The Origins of the Tingley Name
(as best we can tell)

The Planter, 1635

Information on the Tingley name, below, comes from The Topcliffe and Morley Registers, which were edited by William Smith 1888. This Tingley is just south West of Leeds and is basically on a present day map near Junction 28 M62 motorway.

"TINGLEY: Field or Council (In the earliest Memorial Rolls at Wakefield, the name invariably appears THING LAWE) Tin, ting or thinge is derived from the old Norse tinga, to speak, allied to the English word, think. In this word we probably have a trace of one of the legislative institutions of the Northmen. The thinge was their great council or popular assembly, where their laws were passed, and their chiefs elected. This council was held in the open air, on an island, hill or promontory, and - probably to prevent any undue local influence from predominating - generally at  a distance from any town or village.

The Northmen introduced their 'Things' into England, and from it we derive Hustings or house things (hus O.E. House) the place where the election of a Member of Parliament is proposed by the householders qualified to vote.

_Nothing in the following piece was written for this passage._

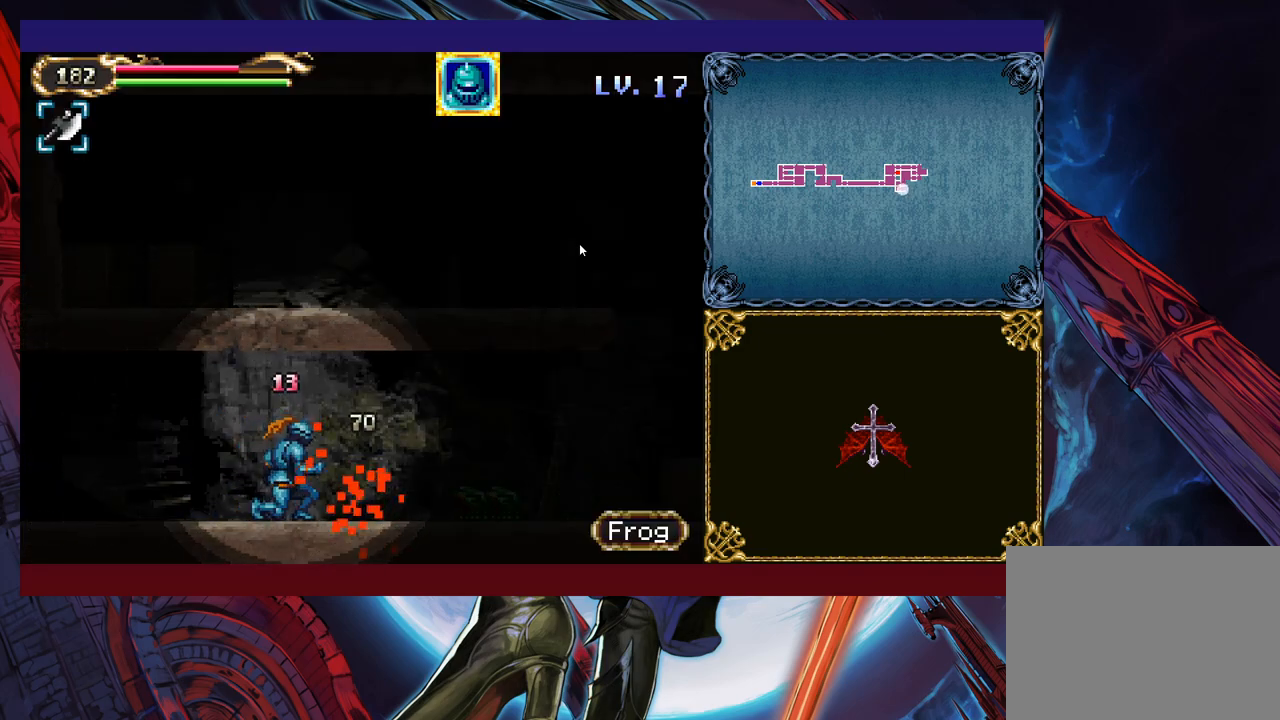
{"buttons": ["X"], "left_stick": "down-right", "events": [[33, "left_stick", "right"], [400, "left_stick", "down-right"], [450, "X", "down"]]}
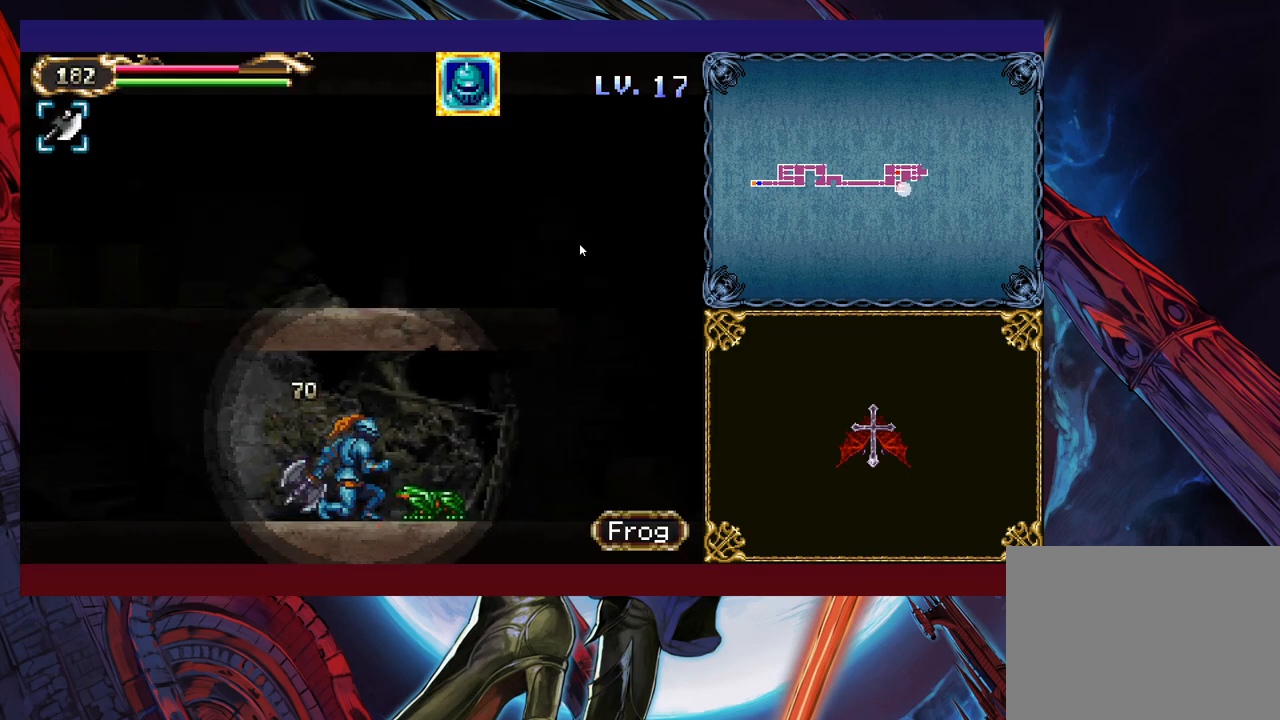
{"buttons": [], "left_stick": "right", "events": [[50, "X", "up"], [50, "left_stick", "center"], [200, "left_stick", "right"]]}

The following description of one of the judicial proceedings of a Danish 'Thing' gives us a good idea of the commencement of an institution that now forms so important a part in our legal system. The 'Things' were held in the open air and served both for the discussion of public affairs and the administration of justice. For the latter purpose, a circle called the doom-ring (domringe) was formed with hazel twigs or with upright stones in which were attached cords called vebond i.e. the consecrated or sacred cords. Within this circle sat the judges, the people standing on the outside, and in the middle stood the biotsteinn a huge stone with a sharp ridge on which the backs of criminals condemned to death were broken.

Each of the three godars or presidents of the Thing summoned twelve assessors or doomsmen (domsmenn) to sit with  him within the forensic circle which thus formed a court of justice - if we apply modern terms to ancient institutions - of three Judges and thirty-six jurymen. Any doomsmean to whom either the plaintiff or defendant might object was to be instantly replaced by the godi who had nominated him. There was a ring called the Altar-ring for the administration of oaths. Every one engaged in a law-suit, whether as plaintiff or defendant as witness or compurgator or doomsmean was obliged to swear on this ring 'In the name of Frey, Njord and the Almighty God' that he would fulfil the duty imposed on him - to give evidence, plead or judge, as the case might be, conscientiously and to the best of his abilities. Therefore, an early form of trial by jury."